「う…ま?鳳……さ…
鳳凰様っ!」
「!!」
人鳥の荒げられた声に脳を揺らされ、鳳凰は飛び起きた。
「な……何だ、人鳥……?」
問われると、人鳥はまた何時ものようにオドオドと視線を彷徨わせ、結局自分の足元に落ち着ける。
先ほどの迫力はどこへいったのやらと、鳳凰は苦笑した。
「い、いえ…とても魘されていらっしゃったので、…ど、どうされたのかと」
「魘されていた?我がか?」
その問いには答える必要がないと判断したのであろう人鳥は、黙って鳳凰を見つめる。
鳳凰が座っていると、彼らの視線は丁度同じ高さになるのだ。
「…そうだな、我以外この場に居ては困る。 だが、我は魘されねばならぬ夢を見ておらん」
「謝っておいででした」
昨日と同じように鳳凰は細い目を極限まで開くが、今度は演技などではない。本気で驚いた。
そのまま立ち上がり、上を見上げると、空の色まで同じだった。
否、少し暗い。冬の朝はとても遠い故だ。 夏ならば、薄藤が混じり入った鮮やかなオレンジを見せてくれたに違いない。

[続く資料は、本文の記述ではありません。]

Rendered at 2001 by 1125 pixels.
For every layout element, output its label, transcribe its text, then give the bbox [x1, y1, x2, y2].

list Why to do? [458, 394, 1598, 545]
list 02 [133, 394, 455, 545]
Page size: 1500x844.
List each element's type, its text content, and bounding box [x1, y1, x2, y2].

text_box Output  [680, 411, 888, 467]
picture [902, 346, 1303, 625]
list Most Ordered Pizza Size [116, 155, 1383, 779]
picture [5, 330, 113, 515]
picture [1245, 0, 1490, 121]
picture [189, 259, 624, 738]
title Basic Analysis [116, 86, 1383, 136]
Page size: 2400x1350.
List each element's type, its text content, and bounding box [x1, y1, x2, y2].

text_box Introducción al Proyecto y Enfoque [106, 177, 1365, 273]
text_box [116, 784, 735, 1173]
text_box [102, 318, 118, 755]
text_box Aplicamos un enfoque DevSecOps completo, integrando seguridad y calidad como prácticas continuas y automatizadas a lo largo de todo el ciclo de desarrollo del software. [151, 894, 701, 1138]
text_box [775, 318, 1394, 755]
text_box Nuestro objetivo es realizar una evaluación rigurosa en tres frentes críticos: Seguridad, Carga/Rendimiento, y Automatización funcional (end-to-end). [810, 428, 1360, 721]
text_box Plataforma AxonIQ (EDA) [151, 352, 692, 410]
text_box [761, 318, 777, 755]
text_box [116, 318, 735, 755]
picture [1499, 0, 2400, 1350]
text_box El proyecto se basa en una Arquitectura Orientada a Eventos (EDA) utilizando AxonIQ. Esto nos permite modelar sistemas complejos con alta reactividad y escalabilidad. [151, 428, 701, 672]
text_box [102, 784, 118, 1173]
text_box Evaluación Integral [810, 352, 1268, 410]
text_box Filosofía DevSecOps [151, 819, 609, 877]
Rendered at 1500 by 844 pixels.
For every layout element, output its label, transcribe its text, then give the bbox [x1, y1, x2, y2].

夕刻に寝入ったのだから、これは寝すぎかもしれない。事実、体が鉛のように重いではないか。
「――鴛鴦、遅いな」
「そうですね。 でも、鳳凰様が気にしていらっしゃるのは、本当に鴛鴦様なのですか?」
「ほぅ?賢しいな、人鳥。我は頭の良い子は好きだぞ」
否定を期待していた人鳥は、瞠目する。
「我は、あの洋装仮面に――いや、あの洋装仮面に似た昔の我の知り合いに、申し訳ないことをしてしまったことがあってな」
あれを見ると、酷く心乱されたのだ……そう呟き、人鳥と同じように俯く鳳凰。
それを慰めるつもりなのか、人鳥が鳳凰の手を握る。
「そうやってちゃんと後悔なさることができるのが、ほ、鳳凰様の素晴らしいところだと、僕は思います…」
「それは……っ」
我の素晴らしいところではなく………
「――っ有難う、人鳥」
彼の素晴らしいところなのに。
「鳳凰様は、恐らく正しいことをされたのだと思います」
曇りなき純粋な眼で、人鳥はそんなことを言う。
正しいか、どうか?
「人鳥は、何も知らぬからそれが言える」
ボソっと呟いた言葉を、人鳥は拾うことができなかったらしく、
「はい?」
と訊き返した。
「いや、何でもない。さぁ、往こうか」
無知は子供の最強の武器である。それをわざわざ指摘する気など毛頭ない。
鳳凰は一つ、足を踏み出した。
「?? はい…」
その横に並ぶように人鳥もトテトテと付いて往く。
――もしかしたら、
彼も、このような気分だったのだろうか?
「鳳凰様、こ、今度は笑っておられます…」
「ん、すまん。 人鳥よ、おぬしは可愛いな」
「は、はい???」
脈絡がまるで無い返答に、また人鳥は顔を顰めることになった。